** Opening Material for this exercise block **
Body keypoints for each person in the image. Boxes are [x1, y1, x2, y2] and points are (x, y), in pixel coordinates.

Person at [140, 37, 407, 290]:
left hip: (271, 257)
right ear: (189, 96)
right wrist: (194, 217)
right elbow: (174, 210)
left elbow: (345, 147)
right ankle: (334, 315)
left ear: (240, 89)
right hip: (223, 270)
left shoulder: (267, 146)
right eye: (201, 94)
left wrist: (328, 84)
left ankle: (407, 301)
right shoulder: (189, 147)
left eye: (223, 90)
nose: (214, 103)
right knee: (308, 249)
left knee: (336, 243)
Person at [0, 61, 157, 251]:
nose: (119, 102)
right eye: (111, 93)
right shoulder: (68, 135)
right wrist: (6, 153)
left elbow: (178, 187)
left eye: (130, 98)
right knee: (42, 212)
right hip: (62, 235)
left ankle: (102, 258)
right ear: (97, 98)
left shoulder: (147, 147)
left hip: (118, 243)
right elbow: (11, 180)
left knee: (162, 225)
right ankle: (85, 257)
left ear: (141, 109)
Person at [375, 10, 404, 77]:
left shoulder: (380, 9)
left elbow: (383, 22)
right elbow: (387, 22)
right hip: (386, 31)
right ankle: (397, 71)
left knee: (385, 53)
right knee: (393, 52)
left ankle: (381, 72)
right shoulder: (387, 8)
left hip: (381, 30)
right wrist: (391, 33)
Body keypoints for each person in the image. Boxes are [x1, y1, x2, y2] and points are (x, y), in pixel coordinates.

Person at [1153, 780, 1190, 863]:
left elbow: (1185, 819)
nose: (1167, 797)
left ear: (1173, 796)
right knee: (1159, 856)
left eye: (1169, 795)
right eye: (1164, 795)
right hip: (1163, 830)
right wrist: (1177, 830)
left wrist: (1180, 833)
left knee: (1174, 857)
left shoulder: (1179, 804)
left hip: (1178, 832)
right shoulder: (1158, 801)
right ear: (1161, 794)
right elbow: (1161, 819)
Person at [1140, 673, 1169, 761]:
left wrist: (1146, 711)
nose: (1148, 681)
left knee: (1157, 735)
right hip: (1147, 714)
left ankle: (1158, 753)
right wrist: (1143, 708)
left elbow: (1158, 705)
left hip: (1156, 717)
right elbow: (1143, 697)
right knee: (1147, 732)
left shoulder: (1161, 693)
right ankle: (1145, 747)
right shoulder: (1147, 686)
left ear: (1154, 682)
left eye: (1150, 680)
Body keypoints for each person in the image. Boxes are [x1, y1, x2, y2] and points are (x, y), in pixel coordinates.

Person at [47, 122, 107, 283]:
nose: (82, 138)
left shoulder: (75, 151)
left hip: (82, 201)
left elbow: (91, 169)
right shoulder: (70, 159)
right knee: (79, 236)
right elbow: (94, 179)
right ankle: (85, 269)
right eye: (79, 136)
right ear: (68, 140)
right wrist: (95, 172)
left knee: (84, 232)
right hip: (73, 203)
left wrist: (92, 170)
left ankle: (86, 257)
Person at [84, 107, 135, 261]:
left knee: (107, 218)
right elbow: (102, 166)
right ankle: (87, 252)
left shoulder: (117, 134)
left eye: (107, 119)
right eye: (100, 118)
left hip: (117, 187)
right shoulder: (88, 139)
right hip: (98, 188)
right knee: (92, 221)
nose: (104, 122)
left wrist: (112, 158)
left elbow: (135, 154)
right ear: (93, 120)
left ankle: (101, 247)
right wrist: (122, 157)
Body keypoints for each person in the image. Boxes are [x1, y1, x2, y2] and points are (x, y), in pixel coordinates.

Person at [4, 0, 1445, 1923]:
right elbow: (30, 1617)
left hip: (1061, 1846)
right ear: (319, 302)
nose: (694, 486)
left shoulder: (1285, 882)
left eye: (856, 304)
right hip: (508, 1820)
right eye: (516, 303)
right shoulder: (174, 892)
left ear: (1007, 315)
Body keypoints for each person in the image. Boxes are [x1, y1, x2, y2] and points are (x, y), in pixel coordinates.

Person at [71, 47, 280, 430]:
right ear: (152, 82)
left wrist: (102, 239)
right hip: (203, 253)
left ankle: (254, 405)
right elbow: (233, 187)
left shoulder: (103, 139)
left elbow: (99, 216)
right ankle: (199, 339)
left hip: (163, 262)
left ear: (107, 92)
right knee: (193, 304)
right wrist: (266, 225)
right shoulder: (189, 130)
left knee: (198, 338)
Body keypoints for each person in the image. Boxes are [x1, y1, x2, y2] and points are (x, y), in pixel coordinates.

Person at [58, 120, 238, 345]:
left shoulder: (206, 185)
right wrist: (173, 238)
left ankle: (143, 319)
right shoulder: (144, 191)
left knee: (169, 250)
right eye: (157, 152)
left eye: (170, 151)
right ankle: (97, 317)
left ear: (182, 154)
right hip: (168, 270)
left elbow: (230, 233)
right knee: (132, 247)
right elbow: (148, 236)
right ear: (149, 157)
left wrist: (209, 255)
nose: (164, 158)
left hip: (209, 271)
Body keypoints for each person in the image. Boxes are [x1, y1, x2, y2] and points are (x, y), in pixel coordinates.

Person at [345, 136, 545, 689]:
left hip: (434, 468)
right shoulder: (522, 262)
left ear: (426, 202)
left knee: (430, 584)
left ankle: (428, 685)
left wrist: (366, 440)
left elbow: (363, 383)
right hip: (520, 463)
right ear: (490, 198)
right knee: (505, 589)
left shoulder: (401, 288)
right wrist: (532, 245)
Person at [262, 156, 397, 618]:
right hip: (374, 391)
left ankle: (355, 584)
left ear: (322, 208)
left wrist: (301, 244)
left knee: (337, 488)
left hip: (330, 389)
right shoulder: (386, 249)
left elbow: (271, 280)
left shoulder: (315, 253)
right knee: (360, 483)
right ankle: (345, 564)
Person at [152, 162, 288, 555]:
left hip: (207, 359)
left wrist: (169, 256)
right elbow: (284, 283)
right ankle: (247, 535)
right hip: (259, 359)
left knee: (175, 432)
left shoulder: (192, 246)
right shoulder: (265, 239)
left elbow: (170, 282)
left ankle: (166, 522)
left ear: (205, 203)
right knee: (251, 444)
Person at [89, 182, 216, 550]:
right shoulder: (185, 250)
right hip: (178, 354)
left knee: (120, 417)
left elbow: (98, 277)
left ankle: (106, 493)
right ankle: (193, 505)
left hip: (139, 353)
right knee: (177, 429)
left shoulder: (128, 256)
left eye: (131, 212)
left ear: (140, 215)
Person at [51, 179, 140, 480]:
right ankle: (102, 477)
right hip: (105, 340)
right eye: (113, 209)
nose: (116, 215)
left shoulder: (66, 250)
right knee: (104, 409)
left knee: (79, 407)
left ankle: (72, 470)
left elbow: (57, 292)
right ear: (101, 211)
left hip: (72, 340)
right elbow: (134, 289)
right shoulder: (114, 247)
** Closing Material for this exercise block **
§ **About this task**
Each line of the data must be written out exactly as it appears.

§ **Solution for this exercise**
Body keypoints for each person in the image. Boxes are [x1, y1, x2, y2] and points are (x, y), in pixel coordinates.

Person at [140, 37, 407, 290]:
left hip: (271, 257)
right ear: (189, 96)
right wrist: (194, 217)
right elbow: (174, 210)
left elbow: (345, 147)
right ankle: (334, 315)
left ear: (240, 89)
right hip: (223, 270)
left shoulder: (267, 146)
right eye: (201, 94)
left wrist: (328, 84)
left ankle: (407, 301)
right shoulder: (189, 147)
left eye: (223, 90)
nose: (214, 103)
right knee: (308, 249)
left knee: (336, 243)
Person at [0, 61, 157, 251]:
nose: (119, 102)
right eye: (111, 93)
right shoulder: (68, 135)
right wrist: (6, 153)
left elbow: (178, 187)
left eye: (130, 98)
right knee: (42, 212)
right hip: (62, 235)
left ankle: (102, 258)
right ear: (97, 98)
left shoulder: (147, 147)
left hip: (118, 243)
right elbow: (11, 180)
left knee: (162, 225)
right ankle: (85, 257)
left ear: (141, 109)
Person at [375, 10, 404, 77]:
left shoulder: (380, 9)
left elbow: (383, 22)
right elbow: (387, 22)
right hip: (386, 31)
right ankle: (397, 71)
left knee: (385, 53)
right knee: (393, 52)
left ankle: (381, 72)
right shoulder: (387, 8)
left hip: (381, 30)
right wrist: (391, 33)
Body keypoints for each person in the image. Boxes are [x1, y1, x2, y2] and points are (x, y), in pixel coordinates.

Person at [1153, 780, 1190, 863]:
left elbow: (1185, 819)
nose: (1167, 797)
left ear: (1173, 796)
right knee: (1159, 856)
left eye: (1169, 795)
right eye: (1164, 795)
right hip: (1163, 830)
right wrist: (1177, 830)
left wrist: (1180, 833)
left knee: (1174, 857)
left shoulder: (1179, 804)
left hip: (1178, 832)
right shoulder: (1158, 801)
right ear: (1161, 794)
right elbow: (1161, 819)
Person at [1140, 673, 1169, 761]:
left wrist: (1146, 711)
nose: (1148, 681)
left knee: (1157, 735)
right hip: (1147, 714)
left ankle: (1158, 753)
right wrist: (1143, 708)
left elbow: (1158, 705)
left hip: (1156, 717)
right elbow: (1143, 697)
right knee: (1147, 732)
left shoulder: (1161, 693)
right ankle: (1145, 747)
right shoulder: (1147, 686)
left ear: (1154, 682)
left eye: (1150, 680)
Body keypoints for each person in the image. Boxes are [x1, y1, x2, y2] and points are (x, y), in pixel coordinates.

Person at [47, 122, 107, 283]:
nose: (82, 138)
left shoulder: (75, 151)
left hip: (82, 201)
left elbow: (91, 169)
right shoulder: (70, 159)
right knee: (79, 236)
right elbow: (94, 179)
right ankle: (85, 269)
right eye: (79, 136)
right ear: (68, 140)
right wrist: (95, 172)
left knee: (84, 232)
right hip: (73, 203)
left wrist: (92, 170)
left ankle: (86, 257)
Person at [84, 107, 135, 261]:
left knee: (107, 218)
right elbow: (102, 166)
right ankle: (87, 252)
left shoulder: (117, 134)
left eye: (107, 119)
right eye: (100, 118)
left hip: (117, 187)
right shoulder: (88, 139)
right hip: (98, 188)
right knee: (92, 221)
nose: (104, 122)
left wrist: (112, 158)
left elbow: (135, 154)
right ear: (93, 120)
left ankle: (101, 247)
right wrist: (122, 157)
Body keypoints for each person in the image. Boxes are [x1, y1, x2, y2] and points are (x, y), in pixel coordinates.

Person at [4, 0, 1445, 1923]:
right elbow: (30, 1617)
left hip: (1061, 1846)
right ear: (319, 302)
nose: (694, 486)
left shoulder: (1285, 882)
left eye: (856, 304)
right hip: (508, 1820)
right eye: (516, 303)
right shoulder: (174, 892)
left ear: (1007, 315)
Body keypoints for each person in the image. Boxes are [x1, y1, x2, y2] and points are (x, y), in pixel coordinates.

Person at [71, 47, 280, 430]:
right ear: (152, 82)
left wrist: (102, 239)
right hip: (203, 253)
left ankle: (254, 405)
right elbow: (233, 187)
left shoulder: (103, 139)
left elbow: (99, 216)
right ankle: (199, 339)
left hip: (163, 262)
left ear: (107, 92)
right knee: (193, 304)
right wrist: (266, 225)
right shoulder: (189, 130)
left knee: (198, 338)
Body keypoints for each person in the image. Boxes are [x1, y1, x2, y2] and points are (x, y), in pixel coordinates.

Person at [58, 120, 238, 345]:
left shoulder: (206, 185)
right wrist: (173, 238)
left ankle: (143, 319)
right shoulder: (144, 191)
left knee: (169, 250)
right eye: (157, 152)
left eye: (170, 151)
right ankle: (97, 317)
left ear: (182, 154)
right hip: (168, 270)
left elbow: (230, 233)
right knee: (132, 247)
right elbow: (148, 236)
right ear: (149, 157)
left wrist: (209, 255)
nose: (164, 158)
left hip: (209, 271)
Body keypoints for each person in the image. Boxes are [x1, y1, x2, y2] and points are (x, y), in pixel coordinates.

Person at [345, 136, 545, 689]:
left hip: (434, 468)
right shoulder: (522, 262)
left ear: (426, 202)
left knee: (430, 584)
left ankle: (428, 685)
left wrist: (366, 440)
left elbow: (363, 383)
right hip: (520, 463)
right ear: (490, 198)
right knee: (505, 589)
left shoulder: (401, 288)
right wrist: (532, 245)
Person at [262, 156, 397, 618]:
right hip: (374, 391)
left ankle: (355, 584)
left ear: (322, 208)
left wrist: (301, 244)
left knee: (337, 488)
left hip: (330, 389)
right shoulder: (386, 249)
left elbow: (271, 280)
left shoulder: (315, 253)
right knee: (360, 483)
right ankle: (345, 564)
Person at [152, 162, 288, 555]:
left hip: (207, 359)
left wrist: (169, 256)
right elbow: (284, 283)
right ankle: (247, 535)
right hip: (259, 359)
left knee: (175, 432)
left shoulder: (192, 246)
right shoulder: (265, 239)
left elbow: (170, 282)
left ankle: (166, 522)
left ear: (205, 203)
right knee: (251, 444)
Person at [89, 182, 216, 550]:
right shoulder: (185, 250)
right hip: (178, 354)
left knee: (120, 417)
left elbow: (98, 277)
left ankle: (106, 493)
right ankle: (193, 505)
left hip: (139, 353)
right knee: (177, 429)
left shoulder: (128, 256)
left eye: (131, 212)
left ear: (140, 215)
Person at [51, 179, 140, 480]:
right ankle: (102, 477)
right hip: (105, 340)
right eye: (113, 209)
nose: (116, 215)
left shoulder: (66, 250)
right knee: (104, 409)
left knee: (79, 407)
left ankle: (72, 470)
left elbow: (57, 292)
right ear: (101, 211)
left hip: (72, 340)
right elbow: (134, 289)
right shoulder: (114, 247)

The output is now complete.